就在这时,张猛已经冲到了他面前,扬起拳头,再次朝着他的胸口砸来!
这一拳,带着十足的怒火,势大力沉。
林砚已经没有力气再躲避了,他只能下意识地抬起手臂,挡在自己的胸口。
“砰!”
拳头重重地砸在林砚的手臂上,力道透过手臂传导至胸口,剧痛瞬间席卷了他的全身。
林砚闷哼一声,身体像是被重锤击中,猛地向后退了两步,后背撞在门框上,一口鲜血忍不住喷了出来,溅在斑驳的木门上。
他的视线开始模糊,胸口的疼痛几乎让他窒息。
但他没有倒下。
他死死地咬着牙,用最后一丝力气,推开了那扇破旧的后门。
夜风瞬间灌了进来,带着山林的清凉气息,也让他清醒了几分。
张猛追到门口,看着林砚踉跄着站在门外,眼中闪过一丝忌惮。外门有规矩,禁止私自动手打死弟子,要是引来巡逻弟子,他也吃不了兜着走。
“算你走运!”张猛恶狠狠地瞪着林砚,放了一句狠话,“下次再让我看到你,看我不打断你的腿!”
说完,他带着两个跟班转身离开了。
木屋外只剩下林砚一个人,夜风呼啸着吹过,让他打了个寒颤。
他扶着门框,慢慢蹲下身,大口喘着气,胸口的疼痛一阵强过一阵。
鲜血顺着嘴角滑落,滴在冰冷的地面上。
过了许久,林砚才勉强平复下来。他抬起头,看着漆黑的夜空,繁星点点,远处传来青云宗外门弟子的练气声和脚步声。
现代社会的高考、父母的叮嘱、书桌前的习题册……那些记忆像是隔了一层厚厚的雾,变得模糊而遥远。

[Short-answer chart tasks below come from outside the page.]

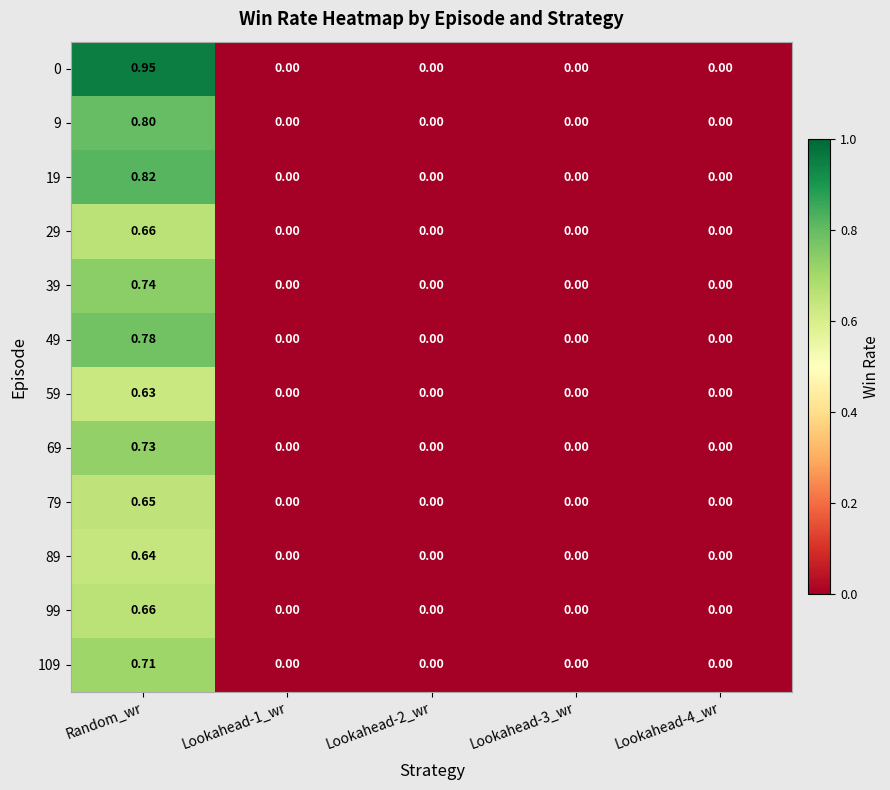

At which category does the chart reach its peak across all series?

Random_wr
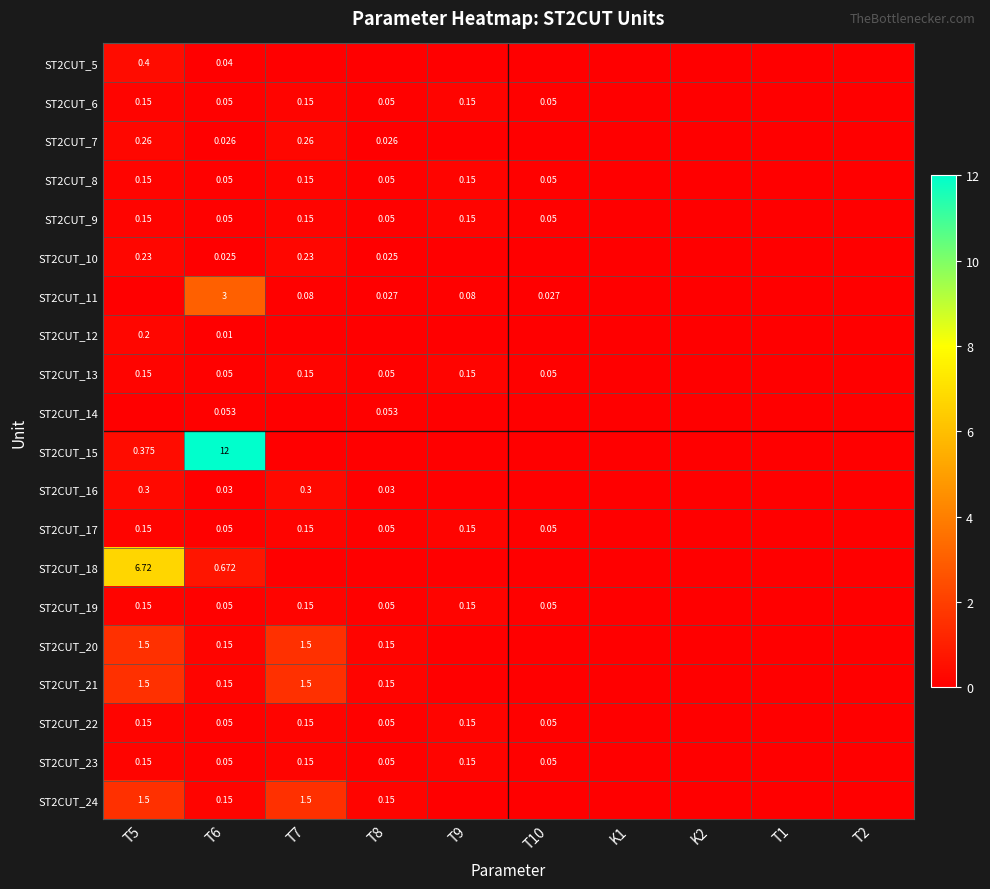

True or false: ST2CUT_16 has a value of 0.2 at K1.

False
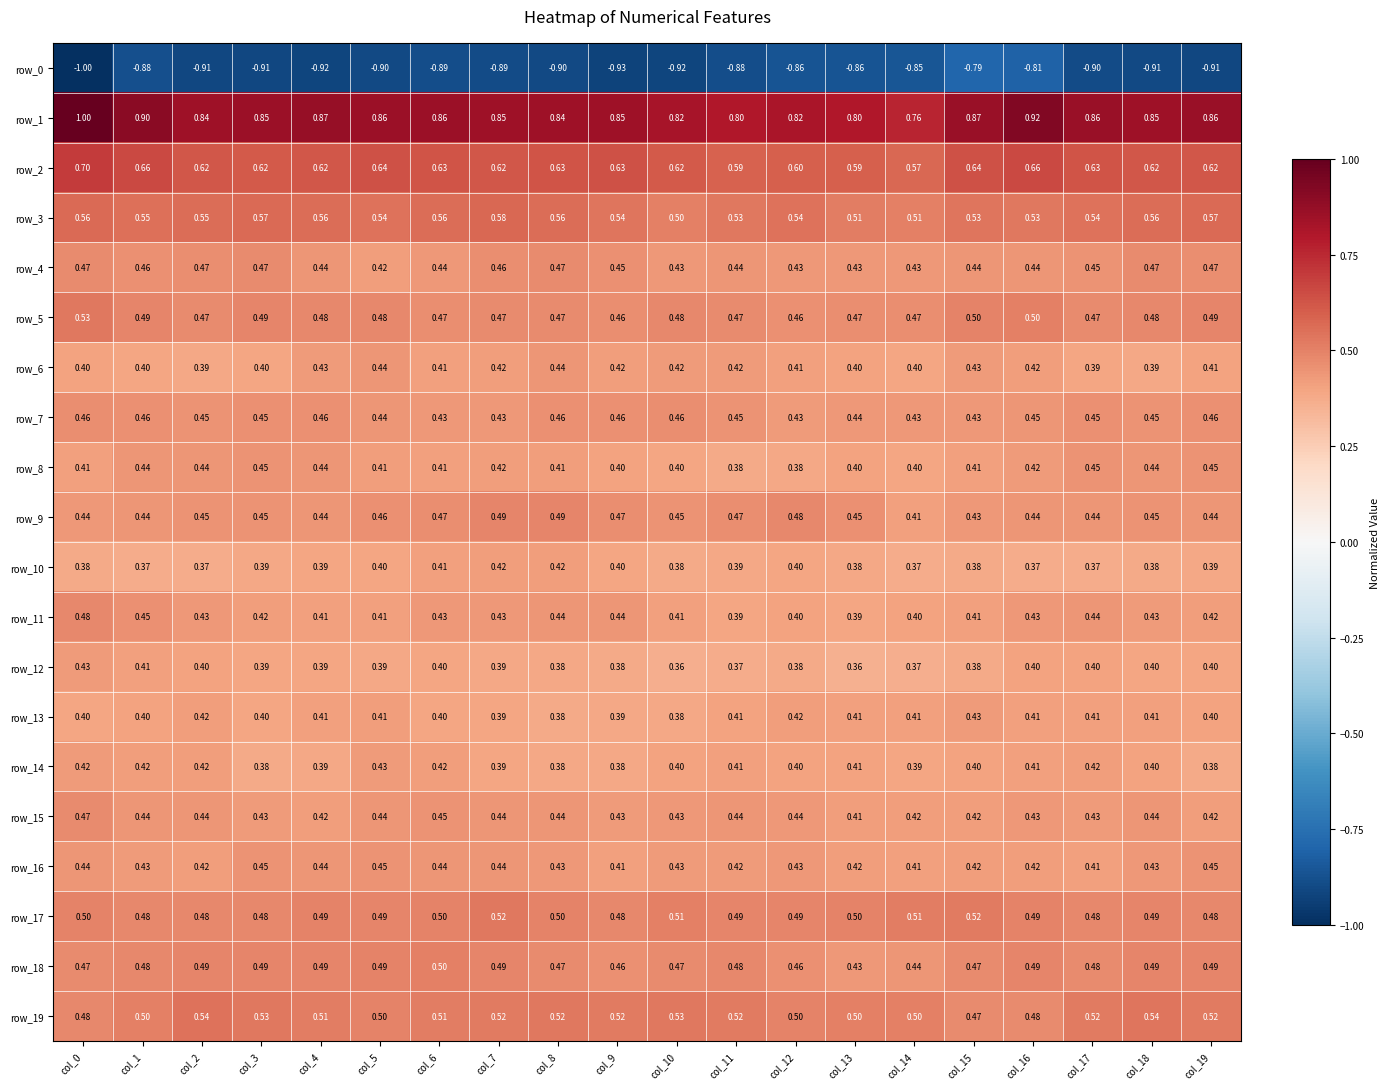

At how many categories does at least one series exceed 0?

20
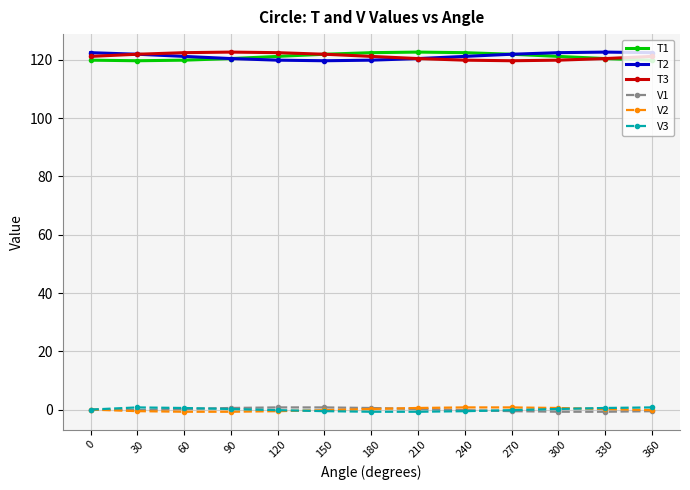

Is the value of V1 at 60 greater than the value of T2 at 90?

No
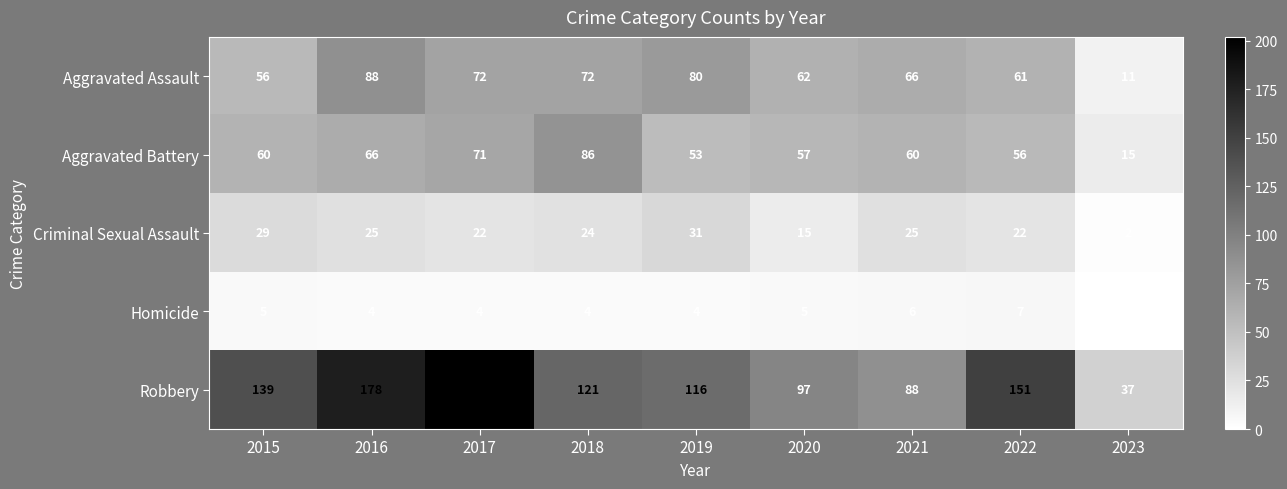

At which category does the chart reach its minimum across all series?

2023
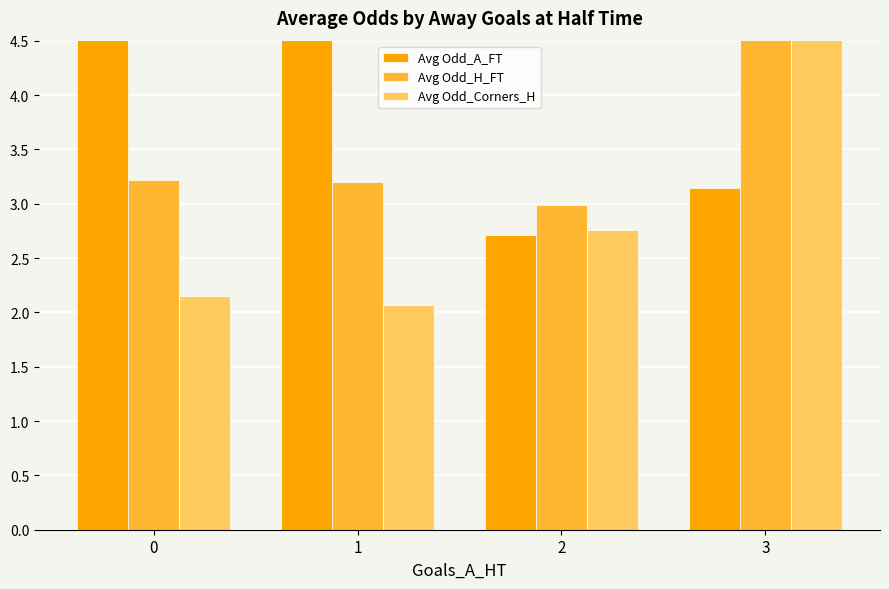

The value of Avg Odd_A_FT at 1 is 9.2. True or false?

False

而眼前的玄乾大陆,青云宗,废柴弟子苏尘的身份,却无比真实。
他低头看了看自己的双手,又摸了摸丹田处的黑色封印。
无法引气入体又如何?
废柴弟子又如何?
林砚,不,苏尘。
他看着远方的星空,眼中闪过一丝坚定的光芒。
这一次,我不会任人宰割。
我要活下去,要打破这层封印,要在这个修真世界里,活出属于自己的精彩。
夜风渐凉,木屋前的少年缓缓站起身,踉跄着,却挺直了脊梁,一步步朝着山林深处走去。
那里或许危险,或许充满未知,但这是他唯一的出路。
雷夜穿越,废柴苏醒。
但属于苏尘的逆袭之路,才刚刚开始。